Increases in insulin secretion occur during mealtimes when the digestion of food leads to an increase in blood glucose. The insulin helps to keep the blood-glucose levels in a normal range.
In type 1 diabetics, the aim is to mimic normal insulin secretion, which is best done by the so-called "basal bolus regimen".
This means that a long-acting insulin such as Lantus or Levemir is given once a day, at the same time (for example at 21:00). This is to provide a 24-hour basal insulin supply .The aim is to keep the fasting blood glucose between 4 and 7mmol/l.

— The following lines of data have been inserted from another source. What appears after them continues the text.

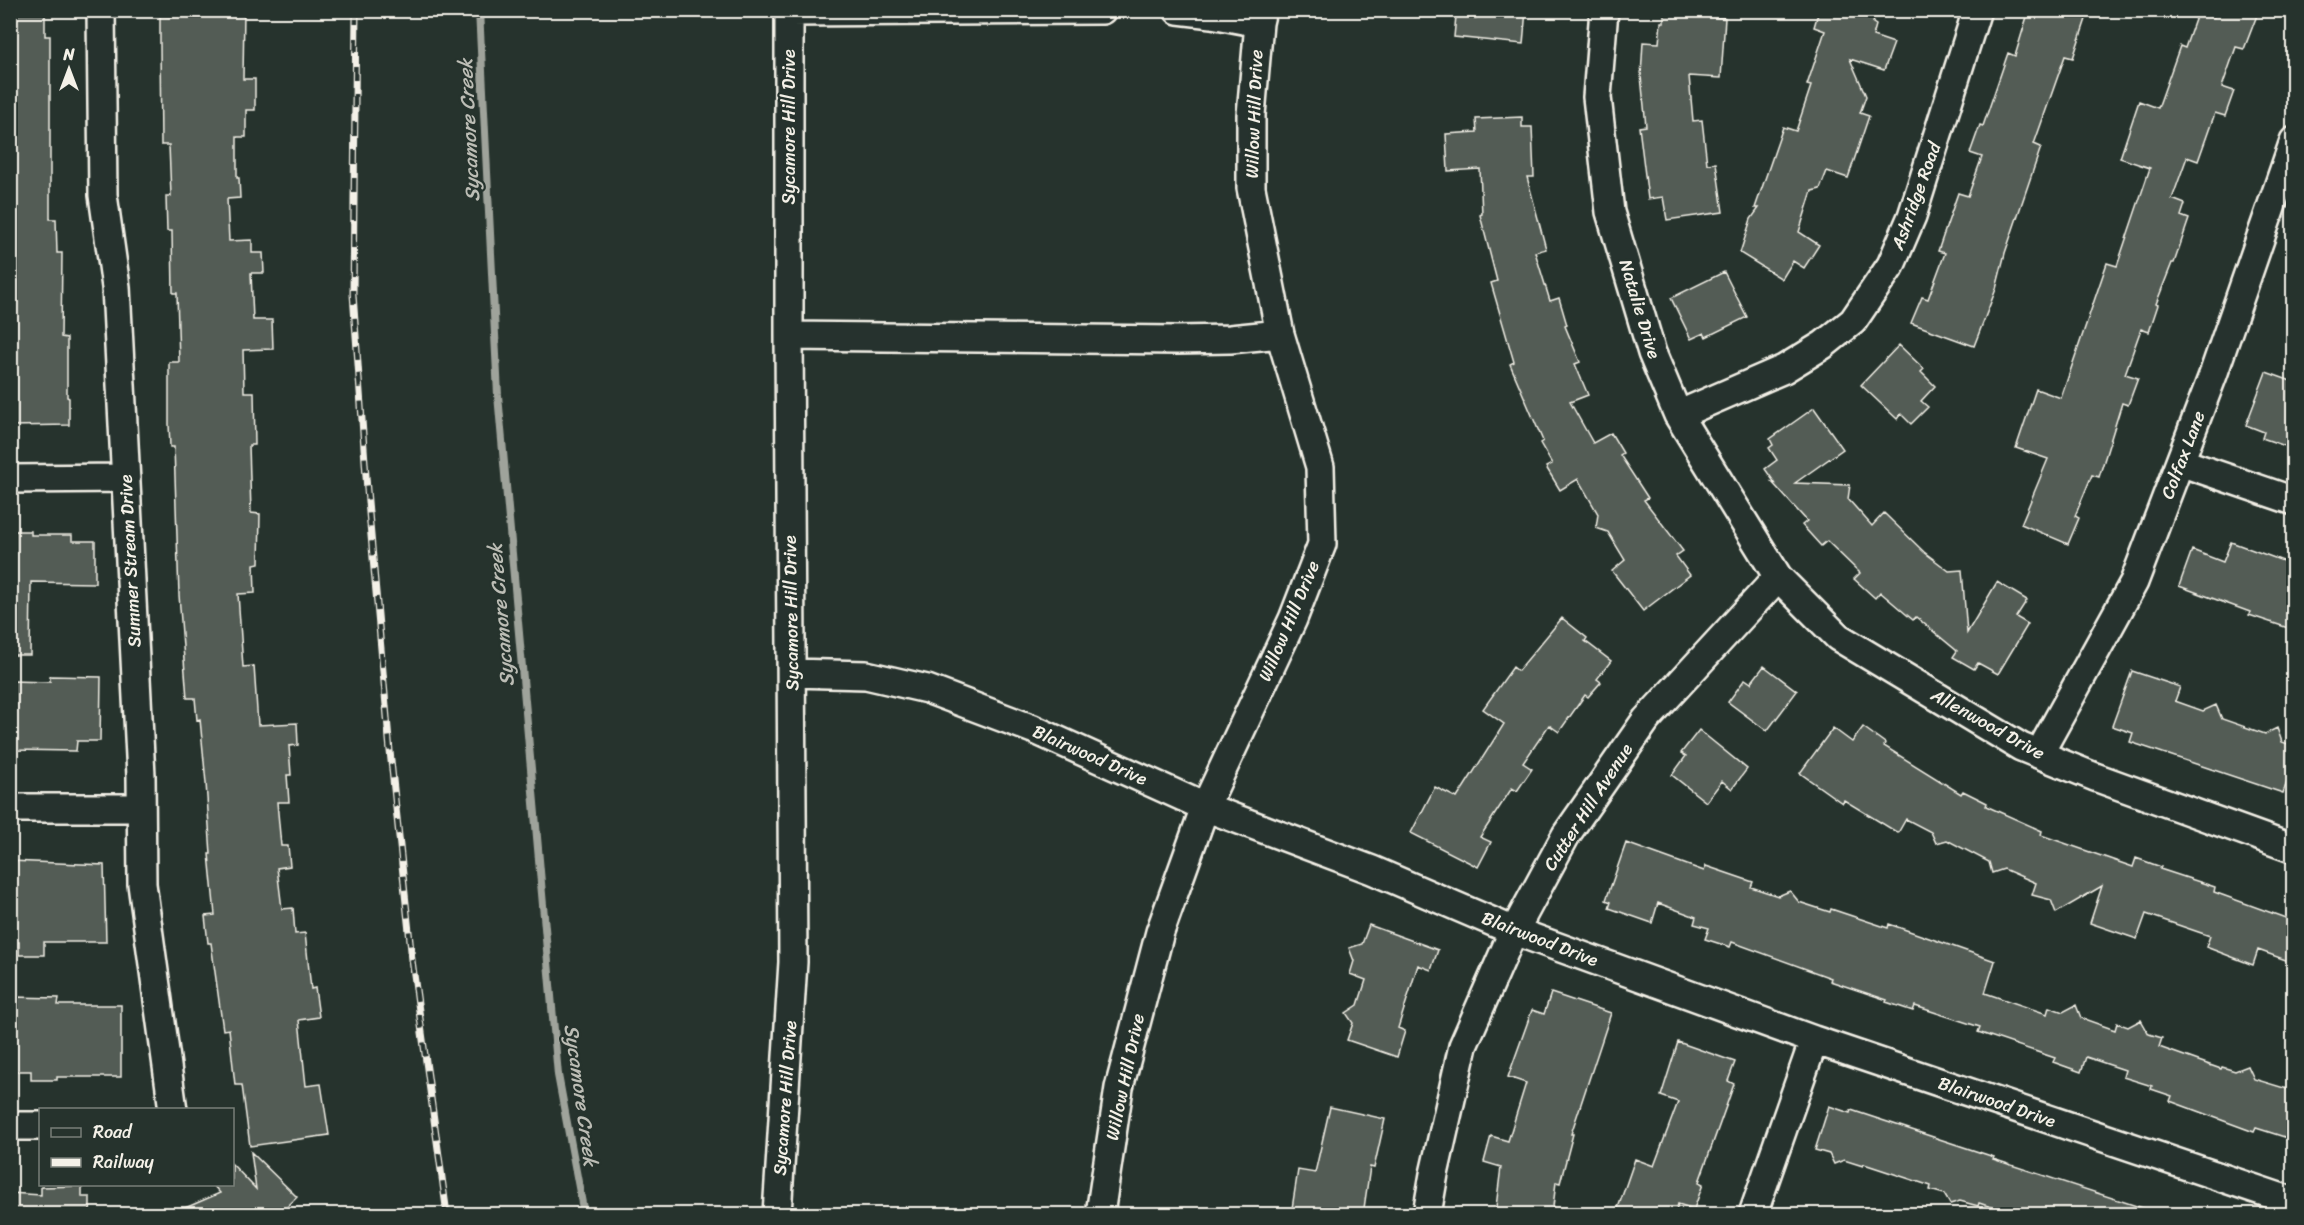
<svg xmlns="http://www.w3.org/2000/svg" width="2304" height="1225" font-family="Sriracha,sans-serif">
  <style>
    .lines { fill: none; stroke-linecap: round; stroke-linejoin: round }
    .stream { stroke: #9fa39b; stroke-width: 8 }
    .building { fill: #525c55; stroke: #f4f1e8; stroke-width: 1.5 }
    .minor-casing { stroke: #f4f1e8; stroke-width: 32 }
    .minor { stroke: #26332d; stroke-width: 27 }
    .rail-casing { stroke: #f4f1e8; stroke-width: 7 }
    .rail { stroke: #26332d; stroke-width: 4.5; stroke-dasharray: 14; stroke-linecap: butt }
    .labels { text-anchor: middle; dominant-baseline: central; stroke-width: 4.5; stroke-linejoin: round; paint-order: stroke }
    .street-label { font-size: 18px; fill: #f4f1e8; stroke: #26332d }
    .water-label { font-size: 20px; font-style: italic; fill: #bcbdb5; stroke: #26332d }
  </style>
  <rect width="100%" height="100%" fill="#26332d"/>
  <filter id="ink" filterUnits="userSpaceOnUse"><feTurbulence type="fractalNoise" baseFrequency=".0167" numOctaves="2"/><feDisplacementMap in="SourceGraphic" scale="12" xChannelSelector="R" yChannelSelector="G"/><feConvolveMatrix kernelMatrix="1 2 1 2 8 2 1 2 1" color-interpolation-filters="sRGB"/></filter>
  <g filter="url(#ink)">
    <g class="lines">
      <path class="stream" d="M 479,10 L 498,395 L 558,1075 L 584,1214"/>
    </g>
    <path class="building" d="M 175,10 L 244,10 L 243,79 L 255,79 L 255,110 L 246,110 L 246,137 L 237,137 L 237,178 L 239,178 L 240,198 L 227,199 L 229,241 L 252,240 L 252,253 L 263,253 L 264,273 L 251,273 L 253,320 L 272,320 L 273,349 L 243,350 L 244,392 L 254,392 L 255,445 L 249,445 L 251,513 L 260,514 L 259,563 L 254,564 L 255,593 L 238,594 L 243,667 L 254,666 L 258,725 L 297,723 L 298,745 L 289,746 L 291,775 L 287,775 L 289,802 L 277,802 L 281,846 L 288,846 L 290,866 L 277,868 L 282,909 L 293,908 L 295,934 L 305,933 L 311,989 L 315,988 L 319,1017 L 299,1020 L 306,1086 L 321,1084 L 329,1135 L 250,1146 L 242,1085 L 235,1085 L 229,1029 L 223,1030 L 211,943 L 208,943 L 205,916 L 215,915 L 209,854 L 211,854 L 206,783 L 200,719 L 197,720 L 195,698 L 187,698 L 179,595 L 174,447 L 170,447 L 169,424 L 169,362 L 179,362 L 177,293 L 173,293 L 172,231 L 167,231 L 166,196 L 171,196 L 169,145 L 161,145 L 160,44 L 160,16 L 175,17 Z
      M 1477,10 L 1526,10 L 1523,44 L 1454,37 L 1456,16 L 1476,18 Z
      M 1819,10 L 1877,10 L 1873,23 L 1876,25 L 1873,36 L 1894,43 L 1884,70 L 1850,59 L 1866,96 L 1860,113 L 1869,116 L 1848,178 L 1827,171 L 1820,189 L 1812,191 L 1799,232 L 1819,245 L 1804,268 L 1793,261 L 1782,279 L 1740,253 L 1751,219 L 1759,208 L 1755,208 L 1783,127 L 1796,131 L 1811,86 L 1807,85 L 1825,31 L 1814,27 Z
      M 2029,10 L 2089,10 L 2073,58 L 2065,56 L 2034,144 L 2041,147 L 2005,253 L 1996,289 L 1974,346 L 1911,323 L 1922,297 L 1928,299 L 1945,253 L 1938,251 L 1958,193 L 1968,196 L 1982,157 L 1970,153 L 1980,125 L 1983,126 L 2008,53 L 2015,56 Z
      M 2216,10 L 2259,10 L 2244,49 L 2236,47 L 2222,87 L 2234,91 L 2225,116 L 2215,113 L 2198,161 L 2187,157 L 2172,199 L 2185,204 L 2181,216 L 2189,219 L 2174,263 L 2172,263 L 2156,304 L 2158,305 L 2149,332 L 2141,329 L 2125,374 L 2138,378 L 2128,405 L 2122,403 L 2099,477 L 2092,475 L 2075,516 L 2079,518 L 2068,544 L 2021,524 L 2048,459 L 2016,448 L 2036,389 L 2061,398 L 2107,263 L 2117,266 L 2150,168 L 2120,158 L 2139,101 L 2158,108 L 2180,46 L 2185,48 L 2198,11 L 2214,17 Z
      M 1664,11 L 1711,13 L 1711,17 L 1725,18 L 1721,78 L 1689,76 L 1693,121 L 1702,120 L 1707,164 L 1716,163 L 1723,212 L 1667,220 L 1663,197 L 1648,199 L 1639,127 L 1646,126 L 1641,76 L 1643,42 L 1659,43 L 1661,22 L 1664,22 Z
      M 10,14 L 45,14 L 45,36 L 50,36 L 50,219 L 56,219 L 57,253 L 62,253 L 61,337 L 67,338 L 67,397 L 69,398 L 69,425 L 10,426 Z
      M 1522,117 L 1522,127 L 1532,127 L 1534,177 L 1527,177 L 1546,249 L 1535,252 L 1550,301 L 1559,298 L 1567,325 L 1565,326 L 1580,362 L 1575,364 L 1588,395 L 1570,402 L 1593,443 L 1611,433 L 1623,453 L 1620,455 L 1648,498 L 1644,500 L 1683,551 L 1676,556 L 1690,575 L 1643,611 L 1612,571 L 1625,560 L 1608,532 L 1596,528 L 1598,514 L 1578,479 L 1560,490 L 1546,467 L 1552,464 L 1540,443 L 1543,441 L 1510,364 L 1514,362 L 1491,283 L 1497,281 L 1480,215 L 1482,214 L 1480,169 L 1448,171 L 1446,134 L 1477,132 L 1476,119 Z
      M 1724,272 L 1747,317 L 1706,337 L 1704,333 L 1691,339 L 1671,298 Z
      M 1899,345 L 1924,369 L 1921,372 L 1935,386 L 1921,401 L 1928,407 L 1911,424 L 1901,414 L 1897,419 L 1861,385 Z
      M 2266,372 L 2294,382 L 2294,449 L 2262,438 L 2264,432 L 2246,425 Z
      M 1814,408 L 1843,449 L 1795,483 L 1850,485 L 1848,499 L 1872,526 L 1884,513 L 1924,552 L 1949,571 L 1962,570 L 1967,633 L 1997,582 L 2027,600 L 2016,617 L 2028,624 L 1998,674 L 1978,663 L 1974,669 L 1953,657 L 1957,651 L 1916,617 L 1913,620 L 1880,592 L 1875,598 L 1854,579 L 1860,573 L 1827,541 L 1821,546 L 1802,525 L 1807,521 L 1772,482 L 1775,483 L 1765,469 L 1777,460 L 1769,448 L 1773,445 L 1770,439 Z
      M 10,531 L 31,531 L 31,535 L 72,535 L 72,541 L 95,541 L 95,583 L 31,582 L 30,655 L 10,655 Z
      M 2231,542 L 2294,565 L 2294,630 L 2249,615 L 2250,612 L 2179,586 L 2192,550 L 2223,562 Z
      M 1562,618 L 1587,638 L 1585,641 L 1611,661 L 1597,679 L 1601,682 L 1588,697 L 1585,695 L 1559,732 L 1549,725 L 1523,763 L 1532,769 L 1517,791 L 1512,788 L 1480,837 L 1491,842 L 1478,867 L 1411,833 L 1435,787 L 1457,798 L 1504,724 L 1483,709 L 1513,667 L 1518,671 Z
      M 1764,666 L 1797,691 L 1767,731 L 1728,702 L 1745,679 L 1751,683 Z
      M 2132,671 L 2180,687 L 2175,701 L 2203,711 L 2216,705 L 2222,719 L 2265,734 L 2277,728 L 2282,742 L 2294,746 L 2294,763 L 2283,793 L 2130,742 L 2133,733 L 2112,726 Z
      M 50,676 L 101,677 L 100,741 L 77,741 L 76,751 L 12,750 L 10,681 L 50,682 Z
      M 1863,727 L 1885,743 L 1884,746 L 1961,794 L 1963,791 L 1987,803 L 1986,806 L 2042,831 L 2041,835 L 2133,867 L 2136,858 L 2161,867 L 2160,869 L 2215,887 L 2214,892 L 2294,921 L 2294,963 L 2258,950 L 2253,965 L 2206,947 L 2210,936 L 2146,914 L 2137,939 L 2090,923 L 2102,886 L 2056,913 L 2051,900 L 2032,895 L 2036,883 L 2004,869 L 1992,873 L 1989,862 L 1947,840 L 1936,843 L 1931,832 L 1906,819 L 1898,833 L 1844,800 L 1842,803 L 1800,773 L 1833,728 L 1852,742 Z
      M 1699,730 L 1747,769 L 1732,789 L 1722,781 L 1706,802 L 1672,775 L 1686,756 L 1681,753 Z
      M 1626,843 L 1704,871 L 1706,866 L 1753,882 L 1751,887 L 1778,896 L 1790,891 L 1799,902 L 1830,912 L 1831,909 L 1888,928 L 1889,924 L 1995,961 L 1985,993 L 2047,1014 L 2049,1007 L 2063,1012 L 2076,1005 L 2081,1018 L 2115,1030 L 2117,1023 L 2128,1027 L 2141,1020 L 2149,1034 L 2162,1038 L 2159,1047 L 2221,1069 L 2222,1067 L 2235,1071 L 2248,1066 L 2254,1079 L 2294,1091 L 2294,1140 L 2256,1128 L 2254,1132 L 2170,1101 L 2172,1096 L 2151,1089 L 2152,1086 L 2123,1077 L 2125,1070 L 2086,1057 L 2081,1072 L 2053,1062 L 2055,1058 L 1978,1032 L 1980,1027 L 1915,1006 L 1913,1011 L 1886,1002 L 1887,1000 L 1830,981 L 1831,978 L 1732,942 L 1730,947 L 1705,939 L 1709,928 L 1694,924 L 1696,917 L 1658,903 L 1652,923 L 1609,908 L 1611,902 L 1606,900 Z
      M 10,861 L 104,865 L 106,942 L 44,942 L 44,955 L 19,955 L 19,942 L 10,942 Z
      M 1369,925 L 1438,950 L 1431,970 L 1418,965 L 1398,1028 L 1405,1031 L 1397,1057 L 1347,1040 L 1353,1023 L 1346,1013 L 1358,1005 L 1366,980 L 1350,974 L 1354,961 L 1349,948 L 1362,944 Z
      M 1551,993 L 1611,1013 L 1571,1134 L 1573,1134 L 1560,1183 L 1556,1182 L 1552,1215 L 1495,1215 L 1501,1167 L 1484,1162 L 1491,1136 L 1508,1141 L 1526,1083 L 1508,1077 L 1532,1010 L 1544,1014 Z
      M 10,997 L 59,998 L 58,1005 L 121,1005 L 121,1077 L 57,1077 L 57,1080 L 31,1080 L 31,1071 L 10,1071 Z
      M 1678,1042 L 1735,1062 L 1728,1081 L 1734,1084 L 1699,1182 L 1703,1184 L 1694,1209 L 1678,1204 L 1675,1215 L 1637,1215 L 1618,1208 L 1635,1159 L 1654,1166 L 1678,1102 L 1661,1096 Z
      M 1829,1106 L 1850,1113 L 1851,1110 L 1994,1157 L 1993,1159 L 2149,1210 L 2149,1215 L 2015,1215 L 1979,1203 L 1978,1206 L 1960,1201 L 1950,1204 L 1944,1194 L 1930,1190 L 1931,1186 L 1864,1164 L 1863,1166 L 1844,1160 L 1834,1164 L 1829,1154 L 1815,1150 Z
      M 1330,1107 L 1385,1119 L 1374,1168 L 1370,1167 L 1363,1215 L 1291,1215 L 1298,1170 L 1315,1173 Z
      M 251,1152 L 297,1197 L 279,1215 L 169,1215 L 220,1193 L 213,1185 L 232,1185 L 232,1164 L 256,1189 Z
      M 82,1186 L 82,1197 L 90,1197 L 90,1215 L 10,1215 L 10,1193 L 41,1195 L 41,1187 Z"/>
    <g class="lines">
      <defs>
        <path id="minor" d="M 101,10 L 103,195 L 116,287 L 141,776 L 142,884 L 173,1110
          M 1178,10 L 1212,14 L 1259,23
          M 1604,10 L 1597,97 L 1610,212 L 1652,353 L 1678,415 L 1778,577 L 1838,637 L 2021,747 L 2095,777 L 2294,849
          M 789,12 L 1102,10
          M 789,336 L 1177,340 L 1230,339 L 1280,334
          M 1678,415 L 1784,369 L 1823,345 L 1853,321 L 1891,265 L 1912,216 L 1977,10
          M 2180,462 L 2294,501
          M 10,479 L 126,478
          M 792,673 L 866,675 L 927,689 L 1033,729 L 1205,807 L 1372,870 L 1514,931 L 1814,1040 L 2294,1202
          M 2039,754 L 2134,582 L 2213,375 L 2294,141
          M 10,808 L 141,808
          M 10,1126 L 40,1126
          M 777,1214 L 793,962 L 789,336 L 789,10
          M 1100,1214 L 1119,1088 L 1160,932 L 1205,807 L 1293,619 L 1322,544 L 1320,467 L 1280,334 L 1251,188 L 1251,115 L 1259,23 L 1262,10
          M 1427,1214 L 1434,1174 L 1463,1046 L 1510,939 L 1566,835 L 1646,720 L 1778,577
          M 1753,1214 L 1814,1040"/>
      </defs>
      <use href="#minor" class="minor-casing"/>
      <use href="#minor" class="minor"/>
      <defs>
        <path id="rail" d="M 356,10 L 353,294 L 367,490 L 390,751 L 412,960 L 447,1214"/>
      </defs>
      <use href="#rail" class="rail-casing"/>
      <use href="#rail" class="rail"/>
    </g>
  </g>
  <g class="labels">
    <g class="street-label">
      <text transform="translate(1254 114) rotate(-88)">Willow Hill Drive</text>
      <text transform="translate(789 127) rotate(-90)">Sycamore Hill Drive</text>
      <text transform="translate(1916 196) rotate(-70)">Ashridge Road</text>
      <text transform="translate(1640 309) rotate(73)">Natalie Drive</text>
      <text transform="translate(2183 455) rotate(-69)">Colfax Lane</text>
      <text transform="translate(130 561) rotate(-93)">Summer Stream Drive</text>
      <text transform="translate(791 613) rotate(-91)">Sycamore Hill Drive</text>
      <text transform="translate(1289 621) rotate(-67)">Willow Hill Drive</text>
      <text transform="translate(1988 724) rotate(29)">Allenwood Drive</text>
      <text transform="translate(1090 755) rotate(24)">Blairwood Drive</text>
      <text transform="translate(1588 807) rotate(-57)">Cutter Hill Avenue</text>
      <text transform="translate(1540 939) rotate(21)">Blairwood Drive</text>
      <text transform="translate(1125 1077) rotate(-78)">Willow Hill Drive</text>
      <text transform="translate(785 1098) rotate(-86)">Sycamore Hill Drive</text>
      <text transform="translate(1997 1102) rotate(19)">Blairwood Drive</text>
    </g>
    <g class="water-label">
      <text transform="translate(469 130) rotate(-93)">Sycamore Creek</text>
      <text transform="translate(501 615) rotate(-95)">Sycamore Creek</text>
      <text transform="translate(581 1095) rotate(82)">Sycamore Creek</text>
    </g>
  </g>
  <rect width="2304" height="1225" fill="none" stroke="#26332d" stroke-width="36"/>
  <rect x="18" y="18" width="2268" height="1189" fill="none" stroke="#f4f1e8" stroke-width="2" filter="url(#ink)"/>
  <rect x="39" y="1108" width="195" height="78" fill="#26332d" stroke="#787f78" stroke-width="1.5"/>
  <rect x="51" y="1128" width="30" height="9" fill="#26332d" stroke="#787f78" stroke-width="1.5"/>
  <text x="93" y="1138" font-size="18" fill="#f4f1e8">Road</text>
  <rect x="51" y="1158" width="30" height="9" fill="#f4f1e8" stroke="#787f78" stroke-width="1.5"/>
  <text x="93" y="1168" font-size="18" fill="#f4f1e8">Railway</text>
  <g transform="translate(69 69)" stroke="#26332d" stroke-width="4.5" paint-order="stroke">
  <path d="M0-4.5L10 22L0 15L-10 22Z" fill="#f4f1e8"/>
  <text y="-9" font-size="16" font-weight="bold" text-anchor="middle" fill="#f4f1e8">N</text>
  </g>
</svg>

Rapid-acting or short-acting insulin is then taken before meals to cover meal-time surges in glucose. This usually involves a further three injections during the day.
So, the basal bolus regimen usually involves four injections per day. It gives the diabetic some flexibility, better blood-glucose control and fewer hypoglycaemic episodes (when there's too little glucose in the bloodstream), especially if the insulin analogues are used.
Another regimen is to use a twice-daily premixed insulin at breakfast and supper. However, in some diabetics a third dose may be needed at lunchtime.
Doses are best worked out by the prescribing doctor and sometimes by a diabetic nurse. Note that every diabetic has his or her own appropriate dose. Don't compare your dose to that of another diabetic as his or her circumstances may be very different to yours.